Vascular Progenitors Generated from Tankyrase Inhibitor-Regulated Naïve Diabetic Human iPSC Potentiate Efficient Revascularization of Ischemic Retina

Vascular regenerative therapies with conventional human induced pluripotent stem cells (hiPSC) currently remain limited by high interline variability of differentiation and poor efficiency for generating functionally transplantable vascular progenitors (VP). Here, we report the advantage of tankyrase inhibitor-regulated naive hiPSC (N-hiPSC) for significantly improving vascular cell therapies. Conventional hiPSC reprogrammed from type-1 diabetic donor fibroblasts (DhiPSC) were stably reverted to naive epiblast-like state with high functional pluripotency with a cocktail of LIF and three small molecules inhibiting the tankyrase, MEK, and GSK3β signaling pathways (LIF-3i). Naive diabetic VP (N-DVP) differentiated from naive DhiPSC (N-DhiPSC) expanded more efficiently, possessed higher proliferation, possessed more stable genomic integrity and displayed higher in vitro vascular functionality than primed diabetic VP (DVP) generated from isogenic conventional DhiPSC. Moreover, N-DVP survived, migrated, and engrafted in vivo into the deep vasculature of the neural retinal layers with significantly higher efficiencies than isogenic primed DVP in a murine model of ischemic retinopathy.
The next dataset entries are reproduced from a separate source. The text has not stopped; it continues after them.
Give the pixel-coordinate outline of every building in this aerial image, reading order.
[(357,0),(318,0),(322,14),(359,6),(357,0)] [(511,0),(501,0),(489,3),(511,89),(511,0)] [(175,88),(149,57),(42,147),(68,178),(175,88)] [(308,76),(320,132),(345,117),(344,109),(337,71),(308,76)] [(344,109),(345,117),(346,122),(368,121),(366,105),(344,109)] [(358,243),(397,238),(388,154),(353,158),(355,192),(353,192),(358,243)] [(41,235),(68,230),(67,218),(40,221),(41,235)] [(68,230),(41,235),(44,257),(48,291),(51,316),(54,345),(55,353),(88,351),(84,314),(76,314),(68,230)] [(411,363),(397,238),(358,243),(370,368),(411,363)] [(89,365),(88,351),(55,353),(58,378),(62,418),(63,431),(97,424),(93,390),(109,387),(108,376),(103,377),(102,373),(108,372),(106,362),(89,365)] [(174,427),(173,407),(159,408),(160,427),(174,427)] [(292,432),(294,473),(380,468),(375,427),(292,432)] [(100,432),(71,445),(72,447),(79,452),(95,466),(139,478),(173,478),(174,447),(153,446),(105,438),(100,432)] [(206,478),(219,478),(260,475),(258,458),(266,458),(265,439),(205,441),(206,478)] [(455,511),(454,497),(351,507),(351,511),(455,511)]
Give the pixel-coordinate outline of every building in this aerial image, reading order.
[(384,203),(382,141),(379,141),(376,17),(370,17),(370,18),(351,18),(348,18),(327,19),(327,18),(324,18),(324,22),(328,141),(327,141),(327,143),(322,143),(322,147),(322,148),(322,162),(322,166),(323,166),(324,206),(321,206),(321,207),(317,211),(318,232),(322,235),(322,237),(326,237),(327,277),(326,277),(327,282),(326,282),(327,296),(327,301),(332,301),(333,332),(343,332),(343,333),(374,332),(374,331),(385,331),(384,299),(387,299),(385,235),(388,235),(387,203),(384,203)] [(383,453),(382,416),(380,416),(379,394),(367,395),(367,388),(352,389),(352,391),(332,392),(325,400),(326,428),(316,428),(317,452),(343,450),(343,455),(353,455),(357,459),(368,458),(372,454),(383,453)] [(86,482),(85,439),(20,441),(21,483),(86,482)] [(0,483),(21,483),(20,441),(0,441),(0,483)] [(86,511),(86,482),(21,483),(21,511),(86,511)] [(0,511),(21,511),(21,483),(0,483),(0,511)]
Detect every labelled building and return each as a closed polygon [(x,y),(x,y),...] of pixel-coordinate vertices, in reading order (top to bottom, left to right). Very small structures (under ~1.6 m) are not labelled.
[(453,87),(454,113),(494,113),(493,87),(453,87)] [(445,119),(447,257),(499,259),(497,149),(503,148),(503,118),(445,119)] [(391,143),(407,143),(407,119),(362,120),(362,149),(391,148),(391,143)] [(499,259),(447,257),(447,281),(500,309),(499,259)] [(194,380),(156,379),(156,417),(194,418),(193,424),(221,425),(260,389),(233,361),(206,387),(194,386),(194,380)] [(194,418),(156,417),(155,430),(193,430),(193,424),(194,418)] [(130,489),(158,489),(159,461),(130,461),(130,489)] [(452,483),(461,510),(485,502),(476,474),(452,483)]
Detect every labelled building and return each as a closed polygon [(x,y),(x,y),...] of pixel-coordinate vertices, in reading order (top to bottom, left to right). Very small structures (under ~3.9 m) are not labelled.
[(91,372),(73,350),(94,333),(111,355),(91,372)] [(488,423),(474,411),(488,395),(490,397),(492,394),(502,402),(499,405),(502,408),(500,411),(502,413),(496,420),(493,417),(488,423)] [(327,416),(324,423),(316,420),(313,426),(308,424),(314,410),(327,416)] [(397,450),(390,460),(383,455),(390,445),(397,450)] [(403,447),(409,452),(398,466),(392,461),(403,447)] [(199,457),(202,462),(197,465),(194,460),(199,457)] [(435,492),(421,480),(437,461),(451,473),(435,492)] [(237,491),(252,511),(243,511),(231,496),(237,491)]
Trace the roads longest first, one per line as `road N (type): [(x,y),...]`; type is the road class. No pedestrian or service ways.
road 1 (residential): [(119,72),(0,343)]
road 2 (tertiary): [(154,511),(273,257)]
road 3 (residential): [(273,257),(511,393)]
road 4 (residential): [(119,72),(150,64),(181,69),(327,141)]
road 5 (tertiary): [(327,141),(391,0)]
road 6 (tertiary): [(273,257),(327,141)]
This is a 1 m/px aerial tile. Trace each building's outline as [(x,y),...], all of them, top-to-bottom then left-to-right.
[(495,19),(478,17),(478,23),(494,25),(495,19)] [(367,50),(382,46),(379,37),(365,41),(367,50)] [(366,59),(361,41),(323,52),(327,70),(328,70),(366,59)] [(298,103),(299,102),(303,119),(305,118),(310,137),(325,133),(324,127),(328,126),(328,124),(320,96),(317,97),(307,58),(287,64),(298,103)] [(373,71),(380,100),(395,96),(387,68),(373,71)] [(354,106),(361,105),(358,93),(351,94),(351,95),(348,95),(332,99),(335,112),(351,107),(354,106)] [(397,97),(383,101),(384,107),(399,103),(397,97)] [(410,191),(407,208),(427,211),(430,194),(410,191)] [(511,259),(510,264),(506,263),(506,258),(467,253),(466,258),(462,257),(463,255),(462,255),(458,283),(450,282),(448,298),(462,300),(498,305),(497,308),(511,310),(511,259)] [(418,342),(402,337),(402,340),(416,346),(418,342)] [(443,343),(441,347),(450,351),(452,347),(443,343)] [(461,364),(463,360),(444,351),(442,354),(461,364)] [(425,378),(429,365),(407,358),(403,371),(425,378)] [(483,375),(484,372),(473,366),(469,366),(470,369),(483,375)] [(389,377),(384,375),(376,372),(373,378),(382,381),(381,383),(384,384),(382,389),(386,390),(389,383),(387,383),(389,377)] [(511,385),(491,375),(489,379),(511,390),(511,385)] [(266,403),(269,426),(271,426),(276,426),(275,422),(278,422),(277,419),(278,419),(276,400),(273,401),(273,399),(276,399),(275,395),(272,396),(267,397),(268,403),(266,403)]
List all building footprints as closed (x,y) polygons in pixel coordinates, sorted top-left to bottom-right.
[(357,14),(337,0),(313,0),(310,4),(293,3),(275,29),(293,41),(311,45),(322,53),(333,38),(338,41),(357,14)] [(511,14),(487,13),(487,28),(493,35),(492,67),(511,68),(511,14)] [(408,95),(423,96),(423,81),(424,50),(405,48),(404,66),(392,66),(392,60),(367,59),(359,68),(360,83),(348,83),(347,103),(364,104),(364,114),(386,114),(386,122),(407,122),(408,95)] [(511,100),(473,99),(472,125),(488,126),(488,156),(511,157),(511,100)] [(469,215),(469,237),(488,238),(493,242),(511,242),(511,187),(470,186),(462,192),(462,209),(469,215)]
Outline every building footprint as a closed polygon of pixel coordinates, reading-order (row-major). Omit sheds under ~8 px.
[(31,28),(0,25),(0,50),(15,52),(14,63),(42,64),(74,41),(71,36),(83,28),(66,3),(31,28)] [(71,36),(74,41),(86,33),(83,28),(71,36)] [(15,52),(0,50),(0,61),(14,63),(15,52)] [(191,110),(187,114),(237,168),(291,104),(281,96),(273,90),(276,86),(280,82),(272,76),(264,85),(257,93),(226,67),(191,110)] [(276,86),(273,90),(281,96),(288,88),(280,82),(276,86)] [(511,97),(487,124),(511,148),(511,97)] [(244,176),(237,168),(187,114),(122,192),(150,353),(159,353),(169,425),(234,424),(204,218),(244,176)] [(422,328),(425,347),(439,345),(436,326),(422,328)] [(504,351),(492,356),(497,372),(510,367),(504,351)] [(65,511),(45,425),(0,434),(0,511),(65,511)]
Epigenetic analyses of CpG DNA methylation and histone configurations at developmental promoters of N-hiPSC revealed tight regulation of lineage-specific gene expression and a de-repressed naive epiblast-like epigenetic state that was highly poised for multi-lineage transcriptional activation. We propose that reprogramming of patient donor cells to a tankyrase inhibitor-regulated N-hiPSC may more effectively erase epigenetic aberrations sustained from chronic diseases such as diabetes for subsequent regenerative therapies. More broadly, tankyrase inhibitor-regulated N-hiPSC represent a new class of human stem cells with high epigenetic plasticity, improved multi-lineage functionality, and potentially high impact for regenerative medicine.